March 10, 2010
Leafs support headshot penaltiesProposed rule would protect vulnerable players
By TERRY KOSHAN, QMI AGENCY
Three bruising members of the Maple Leafs have thrown their weight behind the NHL’s take on headshots.
The NHL’s general managers, after three days of meetings in Florida, have tabled a rule change that would address headshots, a problem that was underscored when Matt Cooke of the Pittsburgh Penguins devastated the Boston Bruins’ Marc Savard with a blindside hit on Sunday.
Cooke, who will not be suspended for his hit, left the talented Bruins forward with a concussion.
The GMs put forth the language that “a lateral, back pressure or blindside hit to an opponent where the head is targeted and/or the principal point of contact is not permitted. A violation of the above will result in a minor or a major penalty and shall be reviewed for possible supplemental discipline.”
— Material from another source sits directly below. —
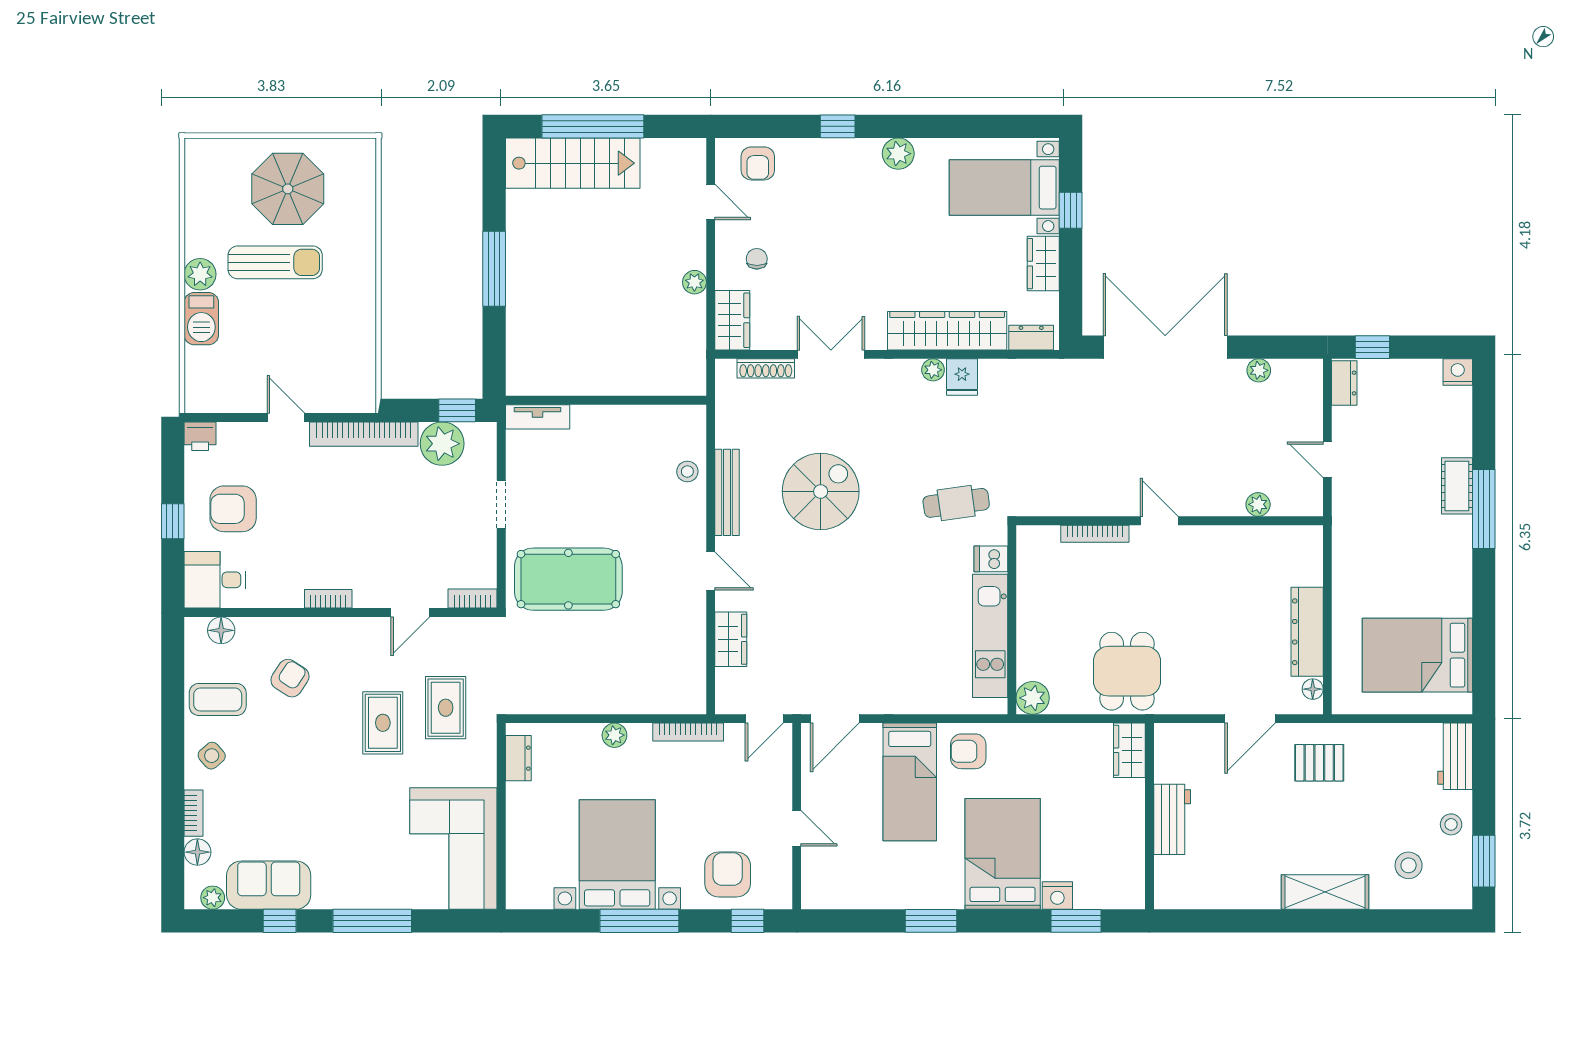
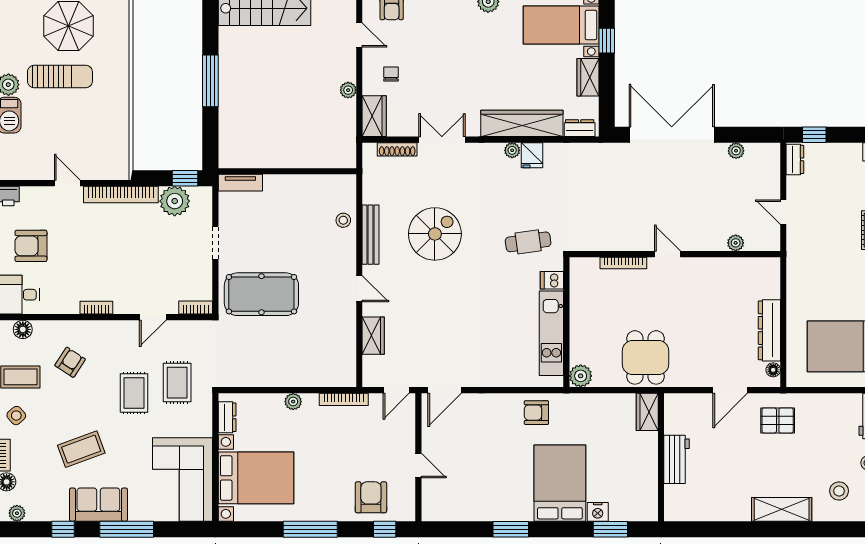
bed: (910, 782) -> (496, 434), removed
coffee table: (306, 804) -> (81, 449), added
bed with nightstands: (617, 855) -> (256, 478), moved, turned 90
sofa: (269, 885) -> (98, 505), moved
The recommendation will be forwarded to the NHL and NHL Players’ Association competition committee and then to the NHL’s board of governors for final approval before it is passed.
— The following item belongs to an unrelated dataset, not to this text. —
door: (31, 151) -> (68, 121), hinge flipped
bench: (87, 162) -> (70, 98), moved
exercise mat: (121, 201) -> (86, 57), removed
It would be implemented for next season.
Leafs defenceman Dion Phaneuf, one of the more effective open-ice hitters in the game, is all for the proposed rule, as are a couple of other Toronto defencemen, Garnet Exelby and Luke Schenn.
“It’s definitely something that had to be addressed, guys that are in vulnerable positions,” Phaneuf said. “Those hits to the head, there is on place for them in the game. All that comes of it is that guys get hurt, and there had to be something done about it.”
Phaneuf said the proposed rule won’t dictate the way he plays.
“If there is a hit in the open ice, you are allowed to do it,” Phaneuf said. “It’s a fast game. Things happen quickly. Contact is a great part of the game we play and I don’t think it will have any bearing on that.”
All that might concern Exelby is a possible grey area, and the time it could take for players to understand what is legal what is not.
“It’s a start,” Exelby said. “We’ll see how it works and the implementation of it. I just hope it is a clear line. As long as those hits to the body are still fine and there is no intermingling of the two, I am okay with the head rule, definitely.”
Said Schenn: “There have been too many head shots, and if the rule is in stone, that’s good.”